The Hungarian government Tuesday blocked agreement on an €18 billion aid package for Ukraine, forcing the European Commission and the other EU countries to seek an alternative solution to ensure Kyiv gets much-needed funds in January.
The Commission will look at how to “provide the necessary solution to Ukraine already as of January,” EU Budget Commissioner Johannes Hahn said during a public session of the bloc’s finance ministers. This would entail something akin to so-called enhanced cooperation, a legal pathway to avoid vetoes, EU officials said.
But this solution would require EU countries to provide national bugetary guarantees which, in some cases, need parliamentary approval, something that could take some time.

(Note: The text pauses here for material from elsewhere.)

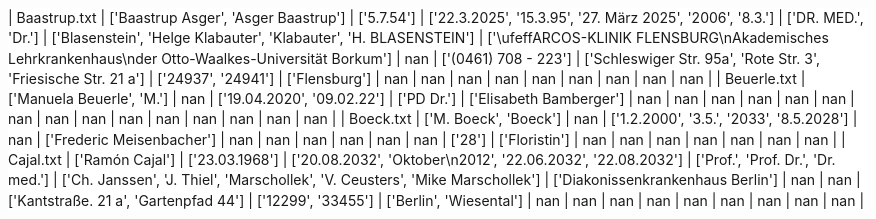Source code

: | Baastrup.txt         | ['Baastrup Asger', 'Asger Baastrup']                          | ['5.7.54']      | ['22.3.2025', '15.3.95', '27. März 2025', '2006', '8.3.']                                                                                                                                                                                                                                                                                                                                                                                                                                               | ['DR. MED.', 'Dr.']                                                                   | ['Blasenstein', 'Helge Klabauter', 'Klabauter', 'H. BLASENSTEIN']                                             | ['\ufeffARCOS-KLINIK FLENSBURG\nAkademisches Lehrkrankenhaus\nder Otto-Waalkes-Universität Borkum'] | nan                 | ['(0461) 708 - 223']                                                            | ['Schleswiger Str. 95a', 'Rote Str. 3', 'Friesische Str. 21 a']   | ['24937', '24941']   | ['Flensburg']                                | nan                 | nan                       | nan                                          | nan                                                | nan        | nan                                    | nan                | nan             | nan                                |
| Beuerle.txt          | ['Manuela Beuerle', 'M.']                                     | nan             | ['19.04.2020', '09.02.22']                                                                                                                                                                                                                                                                                                                                                                                                                                                                              | ['PD Dr.']                                                                            | ['Elisabeth Bamberger']                                                                                       | nan                                                                                                 | nan                 | nan                                                                             | nan                                                               | nan                  | nan                                          | nan                 | nan                       | nan                                          | nan                                                | nan        | nan                                    | nan                | nan             | nan                                |
| Boeck.txt            | ['M. Boeck', 'Boeck']                                         | nan             | ['1.2.2000', '3.5.', '2033', '8.5.2028']                                                                                                                                                                                                                                                                                                                                                                                                                                                                | nan                                                                                   | ['Frederic Meisenbacher']                                                                                     | nan                                                                                                 | nan                 | nan                                                                             | nan                                                               | nan                  | nan                                          | ['28']              | ['Floristin']             | nan                                          | nan                                                | nan        | nan                                    | nan                | nan             | nan                                |
| Cajal.txt            | ['Ramón Cajal']                                               | ['23.03.1968']  | ['20.08.2032', 'Oktober\n2012', '22.06.2032', '22.08.2032']                                                                                                                                                                                                                                                                                                                                                                                                                                             | ['Prof.', 'Prof. Dr.', 'Dr. med.']                                                    | ['Ch. Janssen', 'J. Thiel', 'Marschollek', 'V. Ceusters', 'Mike Marschollek']                                 | ['Diakonissenkrankenhaus Berlin']                                                                   | nan                 | nan                                                                             | ['Kantstraße. 21 a', 'Gartenpfad 44']                             | ['12299', '33455']   | ['Berlin', 'Wiesental']                      | nan                 | nan                       | nan                                          | nan                                                | nan        | nan                                    | nan                | nan             | nan                                |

Hungary Prime Minister Viktor Orbán has chosen to play hardball, using the need for his approval for Ukraine aid as leverage to secure his share of EU and recovery funds. The EU has sought to hold back some funds destined for Budapest because of rule-of-law breaches.
Tuesday’s Hungarian veto meant that decisions on all other files on the finance ministers’ agenda — a minimum corporate tax rate, which Budapest is also blocking, the Hungarian recovery plan and connected €5.8 billion in grants, and the decision to freeze €7.5 billion of EU funds for Hungary over corruption issues — were postponed.
“We were not able to adopt the package as a whole but we will not be discouraged,” Czech finance minister Zbyněk Stanjura said in his function of chair of the gathering of finance ministers. “Our ambition remains that we will start disbursements to Ukraine in January,”
He tasked the Council to work on “a solution supported by 26 member states,” which would get around Hungary’s veto.
The Czech Presidency now has to decide on the way forward: a possible new finance ministers’ summit later in December — with December 12 being floated as a possible date — or to escalate the issue to the meeting of EU leaders in mid-December.
EU governments have until December 19 to take a position on freezing EU funds for Hungary. Orbán needs to have his recovery plan adopted by the end of the year or risks losing 70 percent of the €5.8 billion grants.